Мужик остановился. Он с трудом отогнул замерзший воротник, и при свете лунной ночи показалось его все обросшее заиндевелой бородой лицо.

— Чего? Кто это? — послышался хриплый простуженный голос. — Чего тебе?

— Дяденька, я в монастырь, с братцем маленьким… Подвези нас немножко… Христа ради, хоть до ночлега.

— Подвезти? Тпру, окаянная! — окликнул он свою лошадь.

Та остановилась, а за ней понемногу и весь обоз.

— Чего там приключилось?.. Дядя Михей, ты чего встал? — послышались голоса, и к дяде Михею присоединилось еще три-четыре фигуры.

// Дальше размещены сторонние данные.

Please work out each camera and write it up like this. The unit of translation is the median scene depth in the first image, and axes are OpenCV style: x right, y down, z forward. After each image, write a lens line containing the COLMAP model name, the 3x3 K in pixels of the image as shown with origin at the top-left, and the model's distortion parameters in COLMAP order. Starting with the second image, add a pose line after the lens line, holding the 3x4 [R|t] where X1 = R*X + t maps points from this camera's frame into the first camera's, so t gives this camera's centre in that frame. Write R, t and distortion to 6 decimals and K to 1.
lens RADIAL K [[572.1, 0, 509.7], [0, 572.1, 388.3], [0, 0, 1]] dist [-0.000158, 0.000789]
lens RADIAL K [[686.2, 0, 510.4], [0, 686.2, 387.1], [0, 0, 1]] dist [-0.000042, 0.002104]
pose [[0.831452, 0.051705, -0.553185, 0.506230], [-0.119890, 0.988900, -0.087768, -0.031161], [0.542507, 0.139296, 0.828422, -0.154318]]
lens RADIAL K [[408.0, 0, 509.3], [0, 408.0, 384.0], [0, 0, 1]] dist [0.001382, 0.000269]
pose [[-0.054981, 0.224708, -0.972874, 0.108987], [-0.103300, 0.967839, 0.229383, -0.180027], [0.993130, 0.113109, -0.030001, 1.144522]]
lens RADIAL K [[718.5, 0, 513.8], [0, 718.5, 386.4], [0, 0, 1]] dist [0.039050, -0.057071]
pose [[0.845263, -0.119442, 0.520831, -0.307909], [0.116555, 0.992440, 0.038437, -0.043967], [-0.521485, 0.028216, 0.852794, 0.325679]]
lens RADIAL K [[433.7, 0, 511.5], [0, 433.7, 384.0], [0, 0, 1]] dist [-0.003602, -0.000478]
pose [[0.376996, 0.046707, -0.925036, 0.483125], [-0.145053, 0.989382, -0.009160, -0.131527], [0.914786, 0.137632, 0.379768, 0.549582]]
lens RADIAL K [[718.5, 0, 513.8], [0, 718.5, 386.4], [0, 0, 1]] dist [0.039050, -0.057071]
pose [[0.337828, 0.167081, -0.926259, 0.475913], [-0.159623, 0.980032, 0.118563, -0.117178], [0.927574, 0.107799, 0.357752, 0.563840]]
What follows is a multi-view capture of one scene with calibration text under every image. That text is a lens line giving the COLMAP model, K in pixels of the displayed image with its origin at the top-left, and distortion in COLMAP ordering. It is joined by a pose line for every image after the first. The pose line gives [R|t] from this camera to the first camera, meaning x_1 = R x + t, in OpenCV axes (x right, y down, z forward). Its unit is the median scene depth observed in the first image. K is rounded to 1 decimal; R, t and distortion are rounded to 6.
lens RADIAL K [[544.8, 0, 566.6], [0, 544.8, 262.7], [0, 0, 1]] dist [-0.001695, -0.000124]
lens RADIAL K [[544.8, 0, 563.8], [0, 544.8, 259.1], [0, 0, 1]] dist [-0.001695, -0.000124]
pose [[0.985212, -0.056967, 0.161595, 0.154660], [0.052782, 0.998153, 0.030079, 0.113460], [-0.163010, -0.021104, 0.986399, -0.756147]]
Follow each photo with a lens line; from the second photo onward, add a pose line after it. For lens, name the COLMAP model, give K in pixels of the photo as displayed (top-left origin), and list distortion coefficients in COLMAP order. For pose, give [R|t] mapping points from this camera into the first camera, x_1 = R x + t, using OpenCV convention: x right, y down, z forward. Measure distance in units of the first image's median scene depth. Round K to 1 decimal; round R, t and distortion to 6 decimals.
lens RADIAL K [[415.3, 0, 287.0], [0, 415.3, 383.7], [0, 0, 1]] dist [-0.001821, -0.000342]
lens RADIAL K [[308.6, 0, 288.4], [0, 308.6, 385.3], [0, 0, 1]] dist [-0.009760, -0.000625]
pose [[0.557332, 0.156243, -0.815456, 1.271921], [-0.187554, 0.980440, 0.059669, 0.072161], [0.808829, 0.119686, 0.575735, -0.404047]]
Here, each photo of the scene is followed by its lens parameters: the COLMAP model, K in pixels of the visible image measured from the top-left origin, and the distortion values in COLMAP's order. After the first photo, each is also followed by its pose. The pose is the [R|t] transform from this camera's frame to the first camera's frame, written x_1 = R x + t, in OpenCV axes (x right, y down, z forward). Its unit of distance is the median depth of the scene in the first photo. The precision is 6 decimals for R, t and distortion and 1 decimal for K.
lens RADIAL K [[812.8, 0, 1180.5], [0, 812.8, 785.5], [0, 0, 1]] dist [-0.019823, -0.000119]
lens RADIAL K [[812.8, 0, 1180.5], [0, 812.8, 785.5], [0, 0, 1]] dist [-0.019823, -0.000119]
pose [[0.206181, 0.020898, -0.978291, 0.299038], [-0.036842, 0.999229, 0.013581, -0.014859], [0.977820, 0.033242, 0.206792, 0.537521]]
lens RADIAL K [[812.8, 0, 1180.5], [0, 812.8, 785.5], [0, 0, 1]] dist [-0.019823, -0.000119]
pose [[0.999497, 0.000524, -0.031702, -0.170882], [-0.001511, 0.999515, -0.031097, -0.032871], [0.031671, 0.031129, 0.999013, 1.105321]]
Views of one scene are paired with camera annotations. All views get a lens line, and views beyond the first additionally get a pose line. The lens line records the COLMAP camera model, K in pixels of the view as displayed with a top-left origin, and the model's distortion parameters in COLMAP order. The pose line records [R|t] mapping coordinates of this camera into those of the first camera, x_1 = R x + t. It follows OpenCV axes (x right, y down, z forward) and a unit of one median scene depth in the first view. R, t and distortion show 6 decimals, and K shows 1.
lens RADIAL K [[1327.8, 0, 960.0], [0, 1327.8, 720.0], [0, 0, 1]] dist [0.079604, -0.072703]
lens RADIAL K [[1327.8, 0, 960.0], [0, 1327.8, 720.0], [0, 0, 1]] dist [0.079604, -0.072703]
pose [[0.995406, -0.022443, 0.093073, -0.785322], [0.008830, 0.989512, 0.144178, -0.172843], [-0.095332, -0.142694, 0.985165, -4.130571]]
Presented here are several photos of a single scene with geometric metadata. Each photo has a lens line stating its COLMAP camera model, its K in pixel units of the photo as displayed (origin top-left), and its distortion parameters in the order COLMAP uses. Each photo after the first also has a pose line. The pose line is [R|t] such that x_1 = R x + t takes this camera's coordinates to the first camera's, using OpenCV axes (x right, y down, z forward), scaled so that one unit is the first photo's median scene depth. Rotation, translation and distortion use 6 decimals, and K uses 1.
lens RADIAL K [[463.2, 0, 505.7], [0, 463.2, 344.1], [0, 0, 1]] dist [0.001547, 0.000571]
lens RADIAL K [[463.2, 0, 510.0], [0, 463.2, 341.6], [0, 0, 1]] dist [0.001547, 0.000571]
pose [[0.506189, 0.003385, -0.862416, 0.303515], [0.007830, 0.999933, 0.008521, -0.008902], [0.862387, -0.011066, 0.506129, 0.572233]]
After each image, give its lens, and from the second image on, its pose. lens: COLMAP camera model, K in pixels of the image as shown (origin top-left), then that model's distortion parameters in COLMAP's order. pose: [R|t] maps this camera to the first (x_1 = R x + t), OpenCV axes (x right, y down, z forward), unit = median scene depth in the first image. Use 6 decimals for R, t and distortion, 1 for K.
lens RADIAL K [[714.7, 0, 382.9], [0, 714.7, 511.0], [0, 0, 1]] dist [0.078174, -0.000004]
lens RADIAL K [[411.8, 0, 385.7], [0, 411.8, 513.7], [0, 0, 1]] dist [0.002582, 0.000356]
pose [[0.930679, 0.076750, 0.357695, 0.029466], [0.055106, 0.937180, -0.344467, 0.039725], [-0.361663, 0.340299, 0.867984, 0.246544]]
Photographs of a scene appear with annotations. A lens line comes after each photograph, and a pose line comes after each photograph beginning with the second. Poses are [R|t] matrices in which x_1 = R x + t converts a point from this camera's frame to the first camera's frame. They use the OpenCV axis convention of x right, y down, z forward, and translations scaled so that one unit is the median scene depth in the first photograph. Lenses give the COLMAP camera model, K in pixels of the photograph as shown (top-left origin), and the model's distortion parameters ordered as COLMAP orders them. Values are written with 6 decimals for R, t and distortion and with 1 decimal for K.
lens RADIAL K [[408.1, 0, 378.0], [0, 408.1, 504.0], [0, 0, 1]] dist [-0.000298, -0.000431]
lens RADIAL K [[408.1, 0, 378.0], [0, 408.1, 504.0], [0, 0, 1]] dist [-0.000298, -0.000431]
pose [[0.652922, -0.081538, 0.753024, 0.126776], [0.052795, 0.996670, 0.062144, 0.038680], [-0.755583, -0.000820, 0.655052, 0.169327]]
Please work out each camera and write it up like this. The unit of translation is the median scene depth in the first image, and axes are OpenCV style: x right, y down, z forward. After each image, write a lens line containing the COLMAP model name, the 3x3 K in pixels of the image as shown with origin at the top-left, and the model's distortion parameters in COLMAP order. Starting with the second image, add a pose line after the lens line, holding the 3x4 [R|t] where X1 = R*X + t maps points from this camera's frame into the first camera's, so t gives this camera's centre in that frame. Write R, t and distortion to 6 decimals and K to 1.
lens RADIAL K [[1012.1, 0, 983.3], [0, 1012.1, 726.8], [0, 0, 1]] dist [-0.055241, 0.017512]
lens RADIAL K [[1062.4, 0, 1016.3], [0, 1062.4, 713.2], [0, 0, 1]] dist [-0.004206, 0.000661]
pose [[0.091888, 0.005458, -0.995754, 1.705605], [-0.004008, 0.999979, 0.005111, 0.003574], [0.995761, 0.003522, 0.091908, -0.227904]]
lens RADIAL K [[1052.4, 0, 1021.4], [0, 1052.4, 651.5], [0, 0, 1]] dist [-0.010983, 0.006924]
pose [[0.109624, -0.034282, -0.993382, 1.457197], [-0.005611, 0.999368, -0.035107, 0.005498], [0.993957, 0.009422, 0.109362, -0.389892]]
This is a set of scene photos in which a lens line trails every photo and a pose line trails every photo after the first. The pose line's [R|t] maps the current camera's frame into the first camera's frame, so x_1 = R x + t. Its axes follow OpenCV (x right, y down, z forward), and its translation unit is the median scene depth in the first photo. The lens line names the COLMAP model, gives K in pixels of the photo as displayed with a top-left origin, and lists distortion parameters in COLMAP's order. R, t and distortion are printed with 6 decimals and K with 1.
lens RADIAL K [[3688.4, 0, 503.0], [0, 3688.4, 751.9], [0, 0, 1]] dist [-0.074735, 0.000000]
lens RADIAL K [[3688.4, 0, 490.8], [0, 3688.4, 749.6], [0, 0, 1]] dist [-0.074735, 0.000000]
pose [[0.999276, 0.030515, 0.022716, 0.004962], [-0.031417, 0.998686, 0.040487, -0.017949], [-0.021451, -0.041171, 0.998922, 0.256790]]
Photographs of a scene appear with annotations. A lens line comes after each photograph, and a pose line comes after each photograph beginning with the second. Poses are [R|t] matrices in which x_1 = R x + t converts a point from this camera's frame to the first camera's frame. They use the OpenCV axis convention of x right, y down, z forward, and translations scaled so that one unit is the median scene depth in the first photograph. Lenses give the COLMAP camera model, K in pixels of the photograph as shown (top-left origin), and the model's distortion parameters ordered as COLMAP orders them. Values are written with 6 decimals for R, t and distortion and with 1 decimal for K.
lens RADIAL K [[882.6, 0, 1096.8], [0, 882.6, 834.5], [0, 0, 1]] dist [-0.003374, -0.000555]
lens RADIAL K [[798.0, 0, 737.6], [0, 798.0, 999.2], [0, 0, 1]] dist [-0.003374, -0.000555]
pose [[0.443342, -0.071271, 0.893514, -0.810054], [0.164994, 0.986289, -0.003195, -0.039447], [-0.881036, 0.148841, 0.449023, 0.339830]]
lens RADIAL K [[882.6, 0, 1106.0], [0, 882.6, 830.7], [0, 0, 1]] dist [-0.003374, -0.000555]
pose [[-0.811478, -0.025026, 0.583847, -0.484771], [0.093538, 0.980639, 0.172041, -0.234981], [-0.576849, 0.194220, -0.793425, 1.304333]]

— Да вот, просят подвезти.

Тем временем поднялась со снегу Женя.

— Ого, какие разбойники к нам под дорогу вышли! — заговорил веселый молодой голос одного из мужиков.

— Дяденька, спаси вас Господи… Подвезите нас с братом, я за вас сто поклонов положу, родителей ваших помяну, — бойко затараторила Оля. — Мы ведь маленькие, не тяжелые…

— Ишь, какая богомолица выискалась, а я думал разбойники! — продолжал тот же голос. — Дядя Михей, возьмем их. Надо душу спасти, а она ведь поклоны класть будет…

Мужики засмеялись, и девочек подсадили на один из возов.

— Ну, гляди… Только не замерзните грехом, тогда уж нам за вас отмаливаться придется. Ну что? Ладно уселись?… Трогай, дядя Михей!

И обоз тронулся бесконечной черной нитью среди белых снегов.

Женя чувствовала себя как в раю, когда устроилась на сене, покрывавшем сверху кладь. Оля тоже была очень довольна своей выдумкой, и обе девочки, взволнованные и усталые, крепко заснули, обнявшись, под однообразный скрип полозьев.

— Тпру!.. Стой!.. Сюда вали!.. Сюда! — слышались голоса.

— Эй, вы, богомолы!.. Не замерзли там? Вставайте!..

Воз остановился около широко раскрытых ворот большого постоялого двора, где светился огонек, и мужики устанавливали воза.

— Дяденька, дяденька, много ли времени-то будет? — спрашивала Оля.

Ей очень хотелось узнать, долго ли они проспали и далеко ли отъехали.

— Да уж за полночь, девонька… Ну идите в избу, отогрейтесь мало-мало, за тепло не возьмут.

— Дяденька, а мы далеко от города-то отъехали?…

— Ишь, у тебя барыня-то строгая: много ли отъехали, спрашивает! — засмеялись мужики.

— Значит, отчет подай, скоро ли вез!..

— Да полно вам глумиться-то, — остановил их дедушка Михей. — Почитай верст двадцать пять отъехали, девонька, не меньше.

— Ну-ка идите. Веди братишку-то в избу, вишь, как его шатает!

В большой избе, освещенной лучиной, ярко горевшей в светце , было и душно, и жарко. Жене так хотелось спать, что Оля, поспешно сдернувшая с нее картуз при входе в избу и истово помолившаяся на образа, прямо обратилась к красивой молодой женщине, хлопотавшей у стола, с просьбой показать, где бы им с братишкой лечь спать.

— Обмерзли, чай, болезные? Вы чьих будете? Ишь, какой маленький да беленький паренек-то, ровно барчук… Ну, лезьте уж на печку, на мое место, я пока мужиков кормить стану. А ужинать-то не хотите разве?

— Спаси тебя Господи, тетушка, — отвечала Оля. — Есть у нас хлебца, пожубряем маленько да и спать.

— Я спать только хочу, есть не хочу, — сонным голосом проговорила Женя.

Долгое пребывание на воздухе совсем ее опьянило, и она сразу же заснула, как ни непривычно было спать в одежде и на печке, где было и жарко, и пахло чем-то кислым. Оля, желая избежать расспросов, тоже сразу завалилась спать, закусив на печке яйцами и хлебом из котомки.